# Prompt
Rewrite the material below in full, swapping each "storefront sign" for "shop sign" and leaving everything else unchanged.
(The input Opens)
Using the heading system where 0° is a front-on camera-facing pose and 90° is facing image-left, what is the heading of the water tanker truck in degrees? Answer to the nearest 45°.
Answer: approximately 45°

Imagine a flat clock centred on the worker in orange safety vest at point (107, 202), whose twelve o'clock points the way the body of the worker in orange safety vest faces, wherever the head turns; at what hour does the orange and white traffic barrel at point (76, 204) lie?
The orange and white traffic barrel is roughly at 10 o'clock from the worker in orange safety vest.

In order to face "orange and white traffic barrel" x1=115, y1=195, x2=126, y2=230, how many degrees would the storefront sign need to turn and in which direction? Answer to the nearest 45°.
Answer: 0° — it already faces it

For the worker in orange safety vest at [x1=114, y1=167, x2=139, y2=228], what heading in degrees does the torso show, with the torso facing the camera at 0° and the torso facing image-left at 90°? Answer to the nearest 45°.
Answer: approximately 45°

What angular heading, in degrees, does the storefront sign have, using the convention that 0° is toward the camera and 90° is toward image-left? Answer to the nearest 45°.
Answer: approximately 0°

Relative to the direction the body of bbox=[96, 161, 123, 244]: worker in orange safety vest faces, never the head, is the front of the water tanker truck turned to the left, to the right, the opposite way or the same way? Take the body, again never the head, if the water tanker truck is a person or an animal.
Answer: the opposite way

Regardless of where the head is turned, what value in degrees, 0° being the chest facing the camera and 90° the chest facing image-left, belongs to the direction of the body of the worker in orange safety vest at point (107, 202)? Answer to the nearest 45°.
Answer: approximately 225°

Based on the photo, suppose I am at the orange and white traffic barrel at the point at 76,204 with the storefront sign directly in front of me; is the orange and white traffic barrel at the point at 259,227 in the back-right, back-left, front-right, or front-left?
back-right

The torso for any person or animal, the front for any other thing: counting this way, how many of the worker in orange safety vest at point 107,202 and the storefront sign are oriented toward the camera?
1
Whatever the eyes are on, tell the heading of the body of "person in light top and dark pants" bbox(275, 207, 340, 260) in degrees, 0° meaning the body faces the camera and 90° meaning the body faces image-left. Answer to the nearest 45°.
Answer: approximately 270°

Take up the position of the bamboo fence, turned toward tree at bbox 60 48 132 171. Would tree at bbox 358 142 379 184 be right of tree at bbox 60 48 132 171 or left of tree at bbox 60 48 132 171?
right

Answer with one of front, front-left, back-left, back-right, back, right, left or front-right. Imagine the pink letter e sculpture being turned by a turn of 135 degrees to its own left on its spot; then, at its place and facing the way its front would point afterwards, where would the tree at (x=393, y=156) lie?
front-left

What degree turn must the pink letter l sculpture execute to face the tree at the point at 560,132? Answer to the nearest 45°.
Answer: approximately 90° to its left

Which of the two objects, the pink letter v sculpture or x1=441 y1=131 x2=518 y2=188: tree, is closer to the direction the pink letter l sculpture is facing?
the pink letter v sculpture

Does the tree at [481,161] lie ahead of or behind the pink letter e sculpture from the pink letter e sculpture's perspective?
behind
(The input Closes)
# Exercise solution
Using the heading system where 0° is a front-on camera-facing pose and 90° is facing image-left, what is the heading of the water tanker truck in degrees? Answer to the nearest 45°.
Answer: approximately 45°

Imagine a flat clock centred on the worker in orange safety vest at point (107, 202), whose twelve o'clock points the way the body of the worker in orange safety vest faces, wherever the head turns; at what hour does the orange and white traffic barrel at point (76, 204) lie?
The orange and white traffic barrel is roughly at 10 o'clock from the worker in orange safety vest.

In order to face "orange and white traffic barrel" x1=115, y1=195, x2=126, y2=230, how many degrees would the shop sign need to turn and in which direction? Answer to the nearest 45°.
Answer: 0° — it already faces it

For the worker in orange safety vest at [x1=114, y1=167, x2=139, y2=228], what heading in degrees does the torso show, with the torso facing the camera at 0° and the torso facing image-left at 90°? Answer to the nearest 45°.
Answer: approximately 45°

What angular heading, in degrees, does the shop sign have, using the convention that 0° is toward the camera and 90° is toward image-left? Answer to the nearest 45°.
Answer: approximately 0°

Relative to the direction the body of bbox=[96, 161, 123, 244]: worker in orange safety vest faces, never the head, is the front of the water tanker truck turned to the left, to the right, the opposite way or the same way? Take the body, again never the head, if the water tanker truck is a person or an animal.
Answer: the opposite way

Regardless of where the head is turned, what value in degrees, 0° being the chest facing the camera and 90° the chest facing image-left, belongs to the direction of the body of the worker in orange safety vest at point (107, 202)? Answer to the nearest 45°.
Answer: approximately 225°

Based on the photo, suppose I am at the orange and white traffic barrel at the point at 76,204 with the shop sign directly in front of me; is the orange and white traffic barrel at the point at 259,227 in the back-right, back-left, front-right, or front-left?
back-right

The torso for any person or animal, the front for any other thing: counting this way, how many of the worker in orange safety vest at point 107,202 and the shop sign are oriented toward the camera?
1
Whatever the eyes are on, tell the heading of the body of "person in light top and dark pants" bbox(275, 207, 340, 260) in degrees, 0° meaning the body faces the camera and 90° meaning the body faces image-left. Answer to the nearest 45°.
Answer: approximately 270°

Take up the position of the bamboo fence, turned toward tree at bbox 60 48 132 171. Would tree at bbox 358 142 379 184 be right of tree at bbox 60 48 132 171 or left of tree at bbox 60 48 132 171?
right

Answer with one of front, front-left, back-left, back-right, back, right, left or front-right. Imagine the pink letter e sculpture being turned by a turn of 135 degrees to its own left on its spot; then, at its place and facing the way its front would point afterwards, where would the tree at (x=393, y=156) lie?
front-left

What degree turn must the pink letter l sculpture execute to face the tree at the point at 560,132? Answer to the nearest 45°.
Answer: approximately 90° to its left

Which of the two objects, the pink letter v sculpture or x1=441 y1=131 x2=518 y2=188: tree, is closer to the direction the pink letter l sculpture is facing?
the pink letter v sculpture

Does the tree at [481,161] lie ahead of or behind the pink letter e sculpture from the pink letter e sculpture's perspective?
behind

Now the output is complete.